Expect more traceability—blockchain in turmeric and AI-powered harvest forecasts in Sri Lanka. Expect genetic innovation—bioengineered chili strains that resist climate change. And expect more conversations about culinary ethics: who owns flavor? Who tells the story of spice?
We might even see spices become status markers again. Imagine turmeric terroir ratings, much like wine. Or micro-lot saffron auctions streamed live from Iran.
And of course, platforms outside the grocery sphere are catching wind of the trend. Brands like Azurslot, always on the lookout for themes that resonate globally, spice up their gaming experiences with exotic narratives and global aesthetics. With just a simple Azurslot login, you’ll see that even the digital realm is seasoned with stories.
From Pilgrims to Palates
The reimagined spice trade isn’t just about food. It’s about who we are, how we connect, and what we crave. Every pinch of cinnamon is a passport. Every whiff of cardamom is a love letter to history. Our pantries have become museums, libraries, and sometimes even battlefields—of taste, culture, and capitalism.

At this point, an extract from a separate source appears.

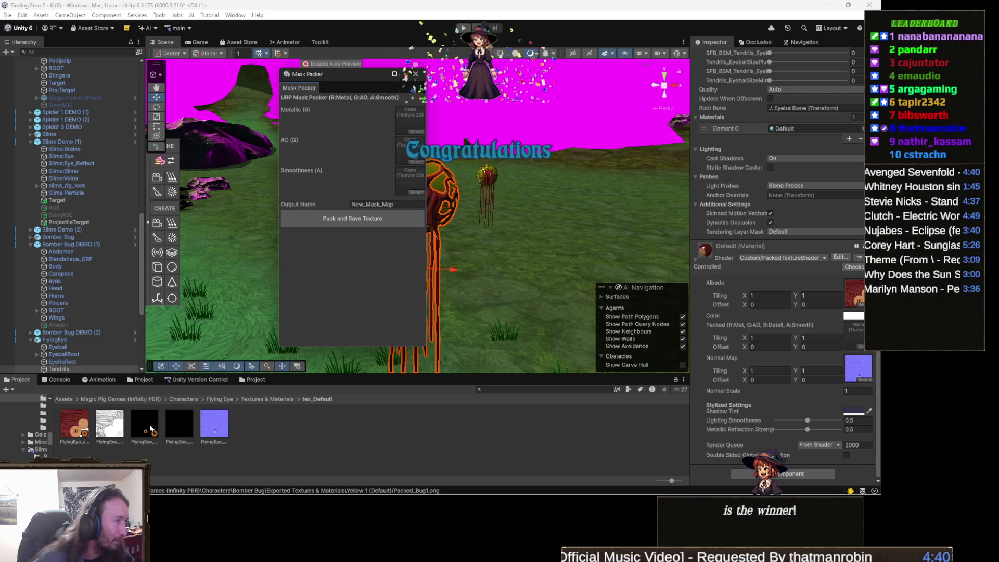
{"action": "left_click", "coordinate": [153, 426]}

Therefore the next time you whip up your curry or shake chili on your fries, stop. You belong to a 4,000-year old story. And thanks to globalization, the new chapter is not only written in ships and sails: but in satellites, start-ups and yes indeed slot machines.
Welcome to the new spice route. It’s digital, it’s dynamic, and it’s got a lot more cumin than colonialism.